From Military to Political Heroization: Comparing Paul von Hindenburg and Phillipe Pétain

 

Prof. Dr. Jörn Leonhard
Stefan Schubert

Department of History


The empty battlefields, the anonymous deaths from artillery fire or mine explosions, the total war, the millions of war victims – the First World War questioned traditional interpretations of heroic, man-on-man combat. New heroic models based on the democratization of the heroic victim emerged, the iconic portrayal of which is that of the Unknown Soldier. At the same time, new models of leaders who seemed to personify the demands of this new age of war while also following their own political ambitions came into play: Paul von Hindenburg, Philippe Pétain, Józef Piłsudski, Benito Mussolini, Mustafa Kemal Atatürk and Chiang Kai-shek, to name a few.
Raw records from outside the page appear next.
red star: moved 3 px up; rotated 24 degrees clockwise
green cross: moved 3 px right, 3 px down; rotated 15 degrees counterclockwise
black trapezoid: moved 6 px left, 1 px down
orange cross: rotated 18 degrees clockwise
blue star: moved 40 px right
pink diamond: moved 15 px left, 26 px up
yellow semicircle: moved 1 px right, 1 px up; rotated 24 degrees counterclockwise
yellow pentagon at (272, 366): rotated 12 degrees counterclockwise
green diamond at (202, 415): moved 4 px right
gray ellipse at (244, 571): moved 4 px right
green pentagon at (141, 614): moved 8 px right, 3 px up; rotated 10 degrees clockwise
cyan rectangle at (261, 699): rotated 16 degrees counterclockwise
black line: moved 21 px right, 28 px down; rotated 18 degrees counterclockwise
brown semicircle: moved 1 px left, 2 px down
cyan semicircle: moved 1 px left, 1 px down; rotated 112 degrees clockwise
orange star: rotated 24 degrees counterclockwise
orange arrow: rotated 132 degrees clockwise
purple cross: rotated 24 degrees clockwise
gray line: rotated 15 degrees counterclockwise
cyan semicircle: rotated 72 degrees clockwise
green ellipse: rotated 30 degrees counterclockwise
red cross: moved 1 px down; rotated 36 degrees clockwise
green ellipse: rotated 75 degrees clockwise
The monarch as a traditional symbol of identification lost its iconic power. These new "national saviors" were able to profit from a continually expanding propaganda machine that fundamentally changed the conditions of mass communication in warring societies. The manipulation of public opinion was thus tested to its limits toward the end of the war. However, this still played a part in the construction of specific heroic narratives that influenced the interwar era and without them, the implementation of totalitarian models could not be properly understood.
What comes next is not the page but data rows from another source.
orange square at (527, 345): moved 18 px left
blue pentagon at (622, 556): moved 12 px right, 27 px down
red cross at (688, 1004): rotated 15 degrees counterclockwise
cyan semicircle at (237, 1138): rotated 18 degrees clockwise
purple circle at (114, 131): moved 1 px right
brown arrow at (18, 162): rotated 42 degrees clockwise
Against this backdrop, this project explores the how military heroism and political legitimation were related in this era of ideological extremes, as well as the manner in which the subsequent relationship between heroes of war and the peacetime of the post-war years was constructed. The relationship between heroization during the war and the translation of this exceptional reputational capital into a political office in times of political and societal crisis is shown in the cases of Paul von Hindenburg in Germany and Phillip Pétain in France. Based on this perspective on these two generals of the First World War, the connection between internal and external processes of heroization is analyzed, along with the role of modern mass media (radio, film, election posters, propaganda campaigns) as well as the historical-political engineering of these heroic figures in these processes. One such analysis of heroization processes will focus on the conditions of stability and instability in post-war societies that bestow the highest political office on their national saviors.
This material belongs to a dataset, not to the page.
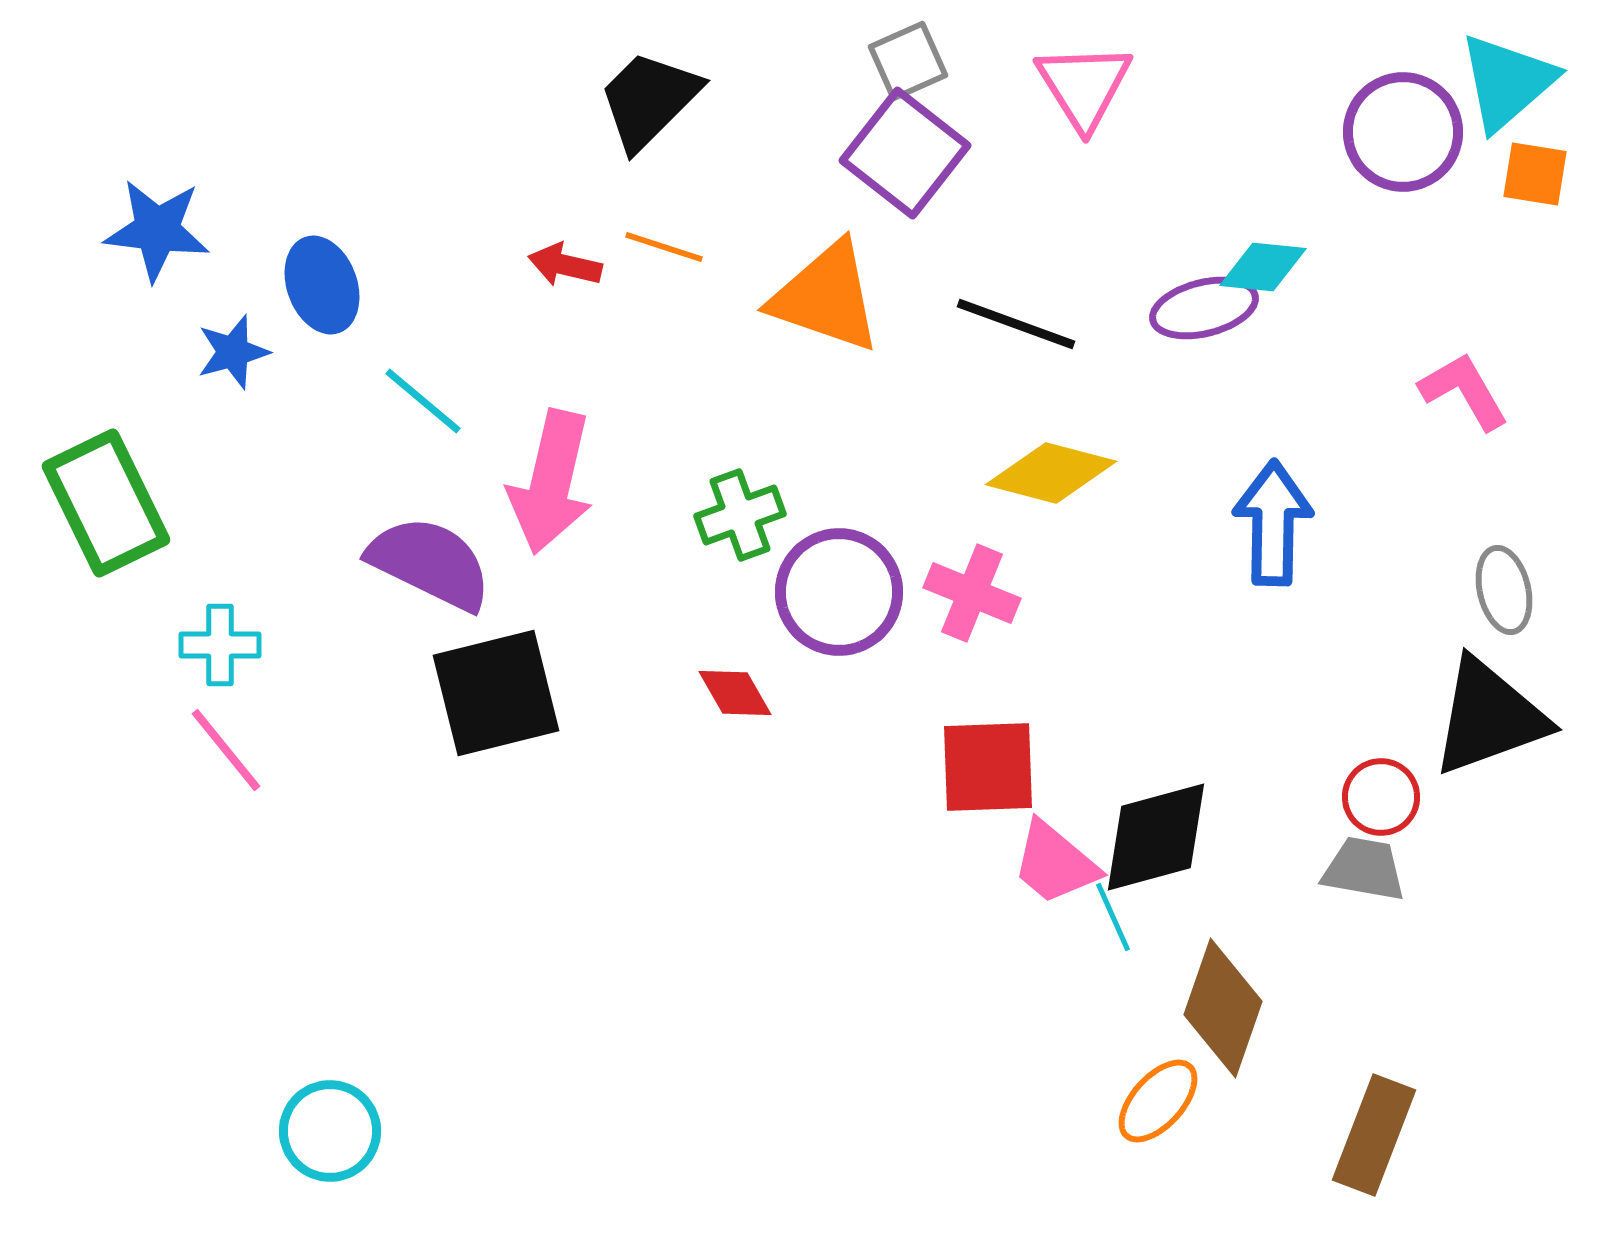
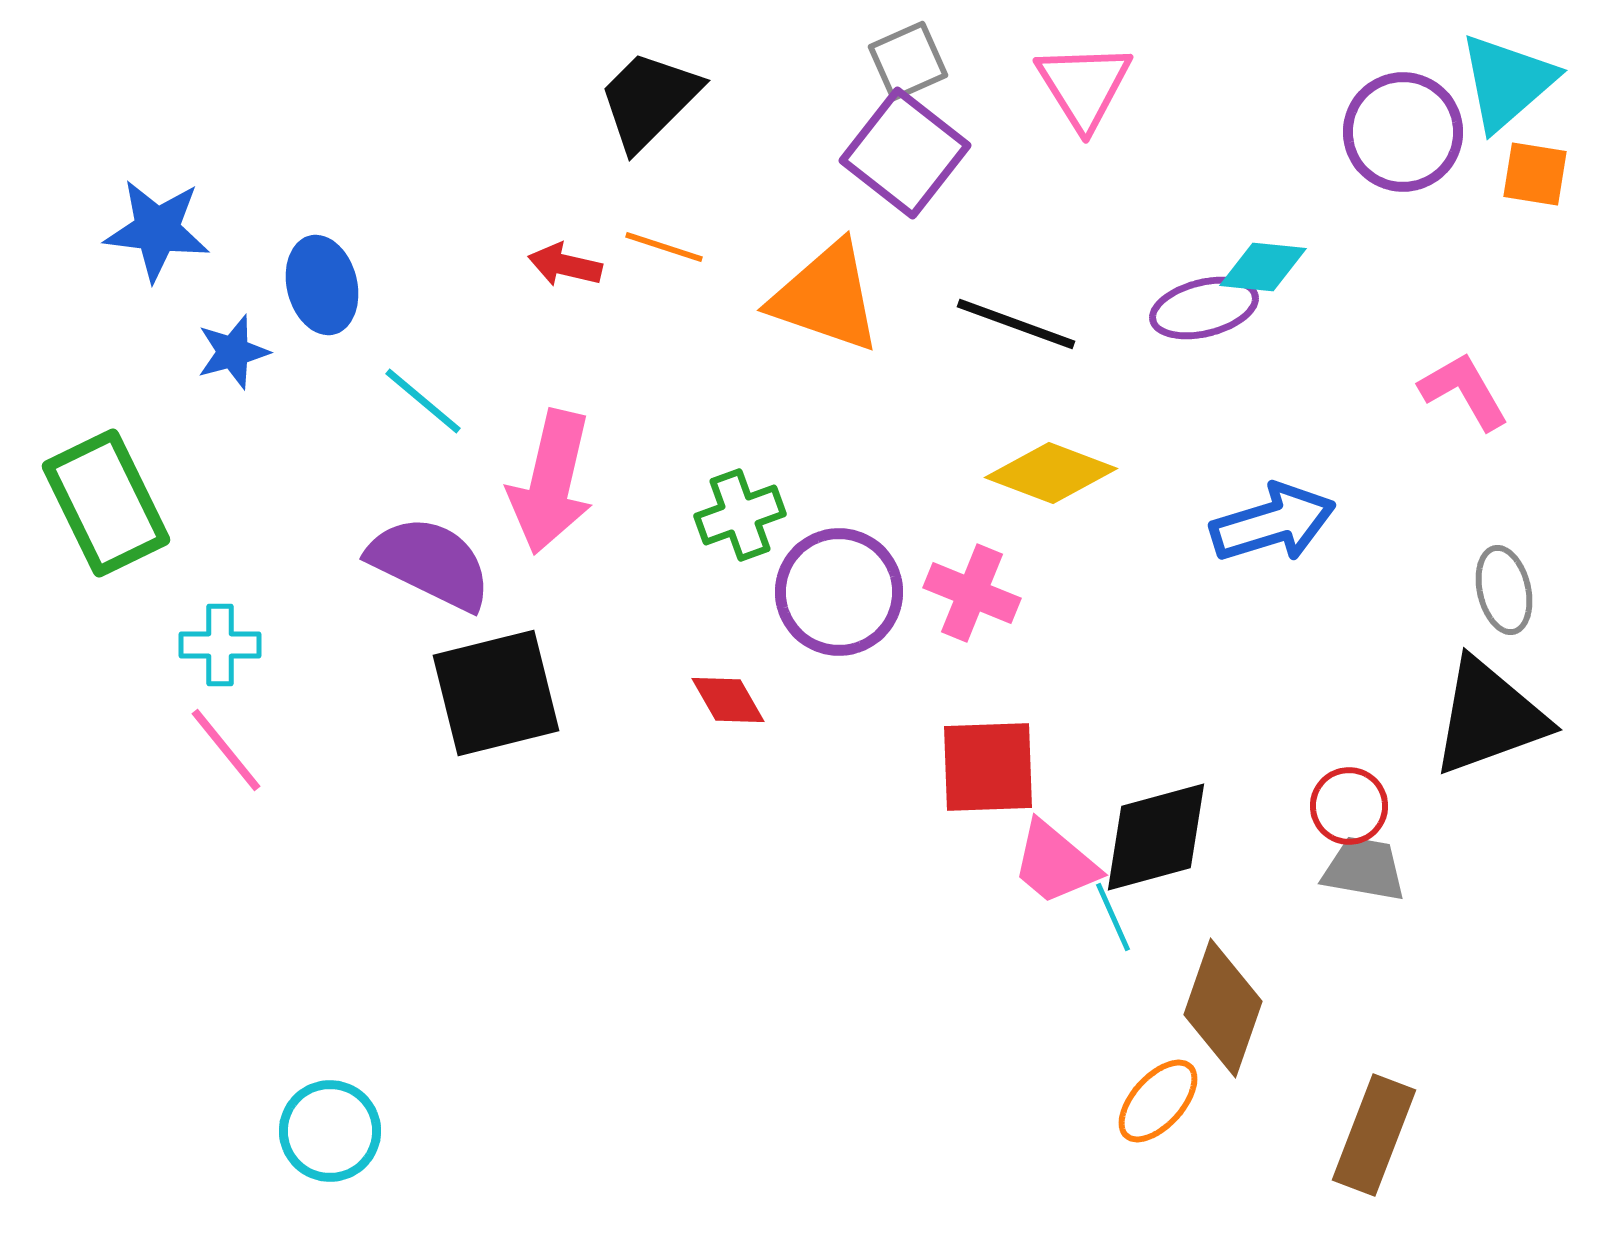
blue ellipse at (322, 285): rotated 6 degrees clockwise
yellow diamond at (1051, 473): rotated 6 degrees clockwise
blue arrow at (1273, 523): rotated 72 degrees clockwise
red diamond at (735, 693): moved 7 px left, 7 px down
red circle at (1381, 797): moved 32 px left, 9 px down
The dissertation being written as part of this project concerns these two figures, which have rarely been directly compared, despite their evident similarities – a traditional military career, experience in the First World War and the transition from military national savior to occupant of the highest political office. This analysis is expected to provide transnational perspectives on the heroization processes that took place under very specific conditions as well as the connection between war-time charisma and political power in the ideologically-charged inter-war period.